* _WHAT YOU WILL DO_
Exclude the pictures and repeat all of the data exactly.

* _DATA PROVIDED_
-- Opening Marker --

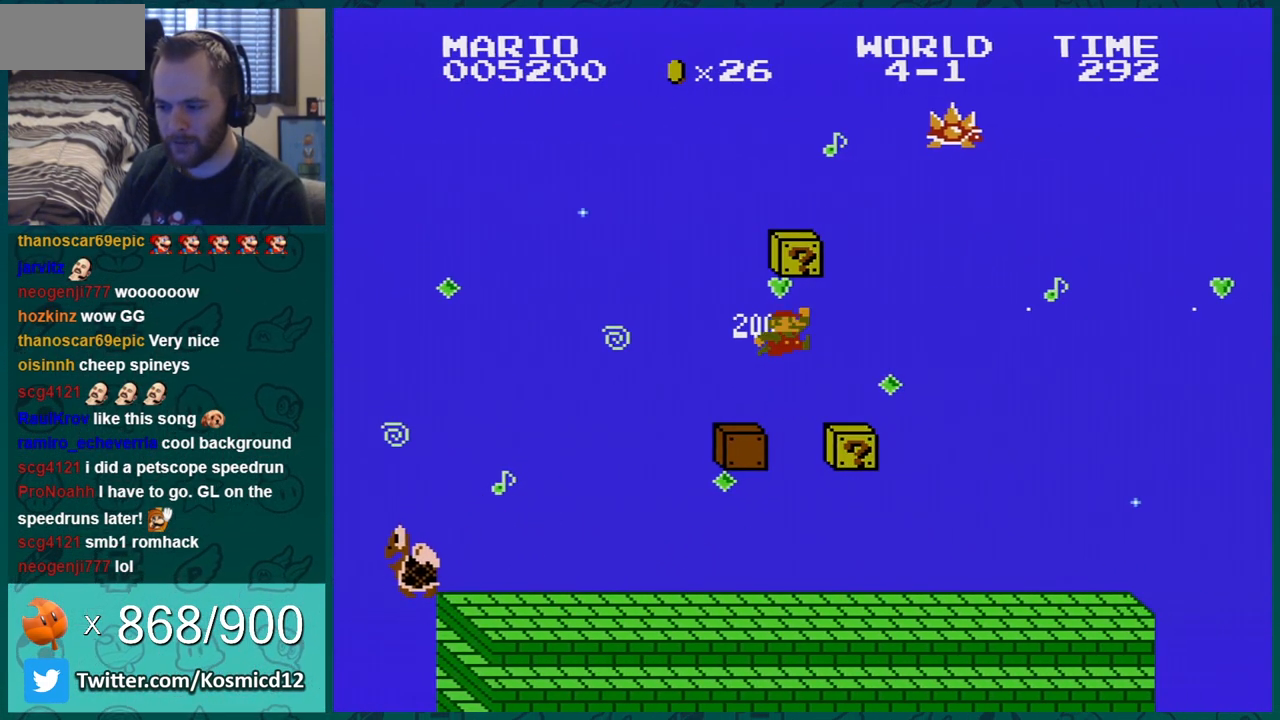
{"buttons": ["B", "DPAD_RIGHT"], "events": [[134, "DPAD_RIGHT", "down"], [150, "A", "up"], [351, "DPAD_RIGHT", "up"], [467, "DPAD_RIGHT", "down"]]}
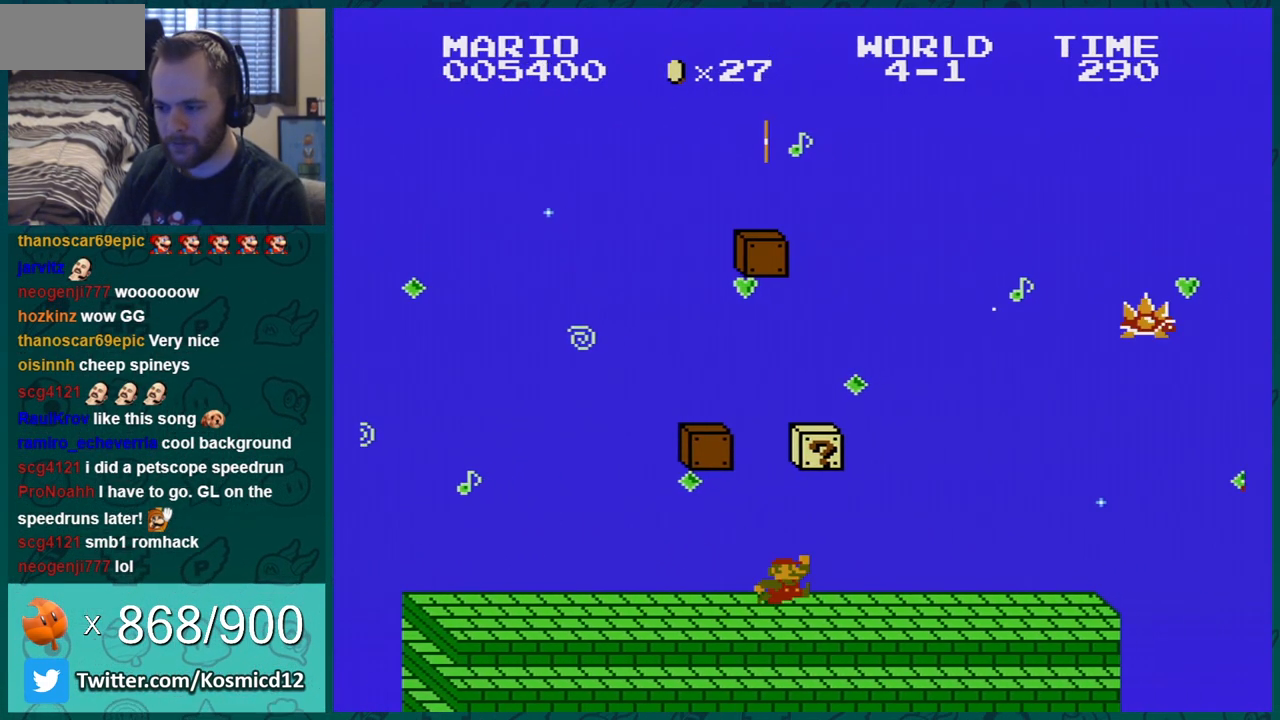
{"buttons": ["B", "DPAD_RIGHT"], "events": [[83, "A", "down"], [217, "A", "up"]]}
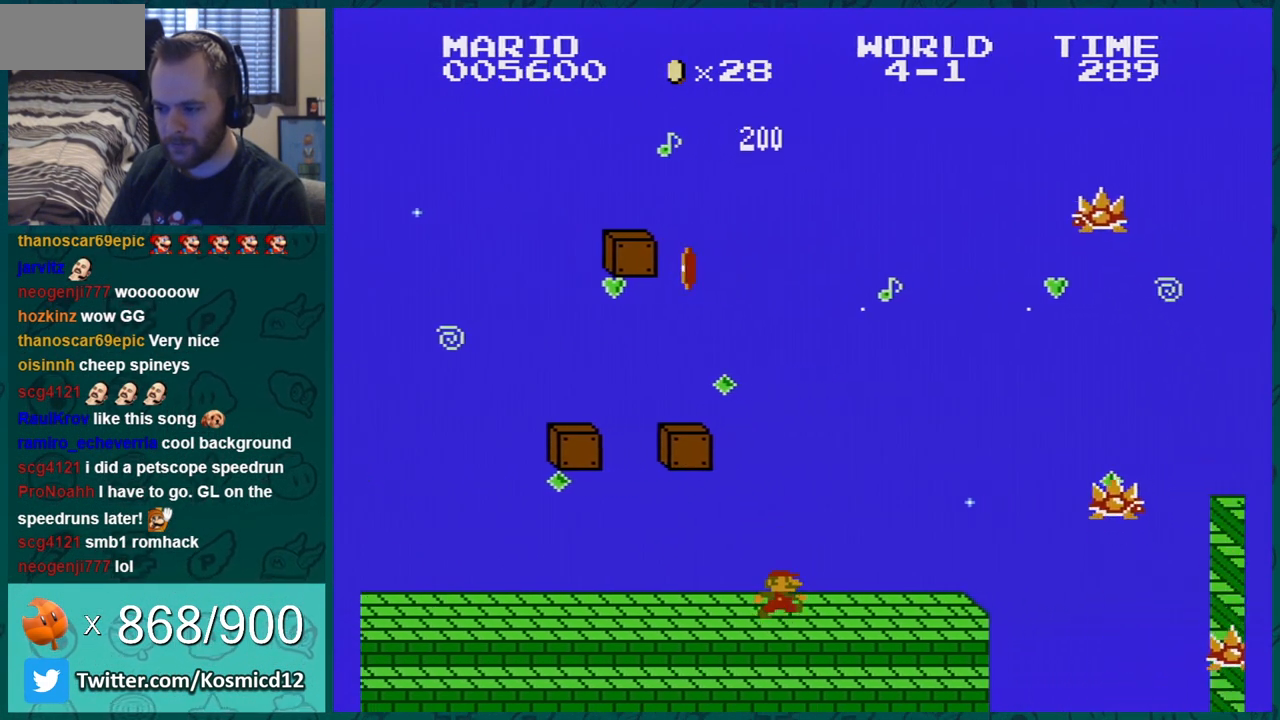
{"buttons": ["A", "B", "DPAD_RIGHT"], "events": [[67, "DPAD_RIGHT", "up"], [84, "DPAD_RIGHT", "down"], [401, "A", "down"]]}
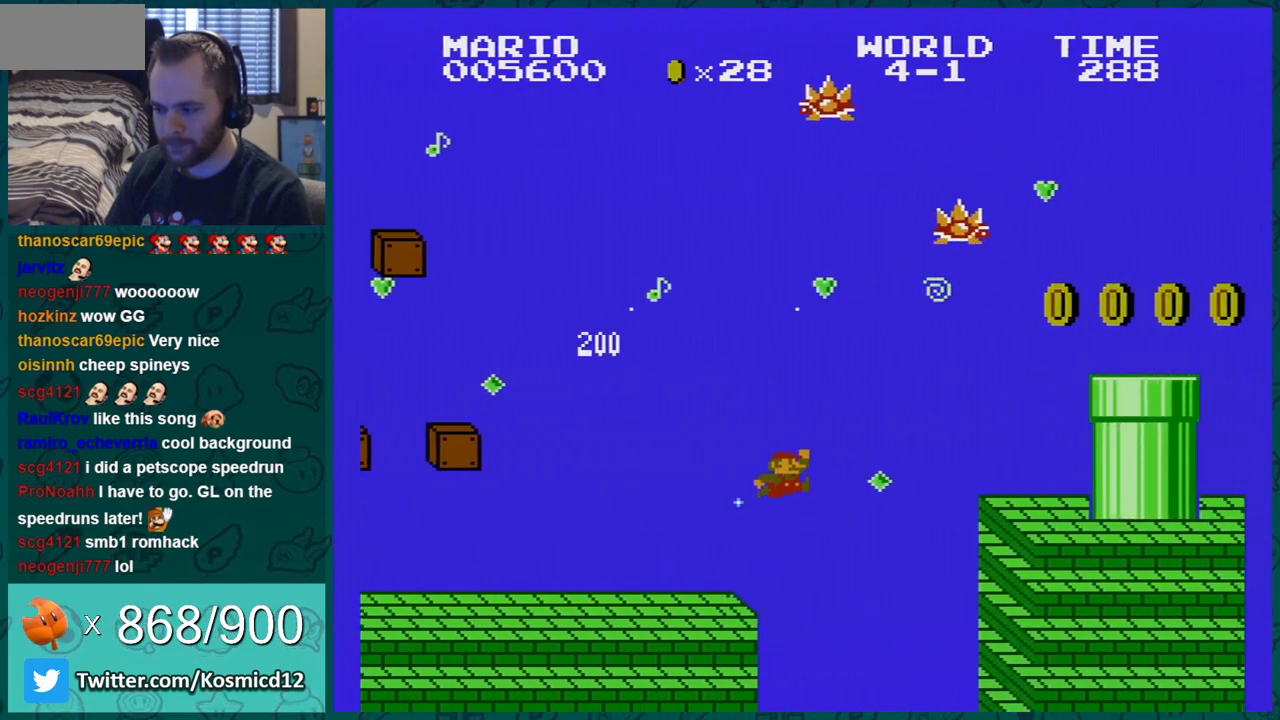
{"buttons": ["B", "DPAD_LEFT"], "events": [[83, "DPAD_RIGHT", "up"], [217, "DPAD_LEFT", "down"], [233, "A", "up"]]}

-- Closing Marker --

* _RESPONSE BOX_
{"buttons": ["B", "DPAD_RIGHT"], "events": [[134, "DPAD_RIGHT", "down"], [150, "A", "up"], [351, "DPAD_RIGHT", "up"], [467, "DPAD_RIGHT", "down"]]}
{"buttons": ["B", "DPAD_RIGHT"], "events": [[83, "A", "down"], [217, "A", "up"]]}
{"buttons": ["A", "B", "DPAD_RIGHT"], "events": [[67, "DPAD_RIGHT", "up"], [84, "DPAD_RIGHT", "down"], [401, "A", "down"]]}
{"buttons": ["B", "DPAD_LEFT"], "events": [[83, "DPAD_RIGHT", "up"], [217, "DPAD_LEFT", "down"], [233, "A", "up"]]}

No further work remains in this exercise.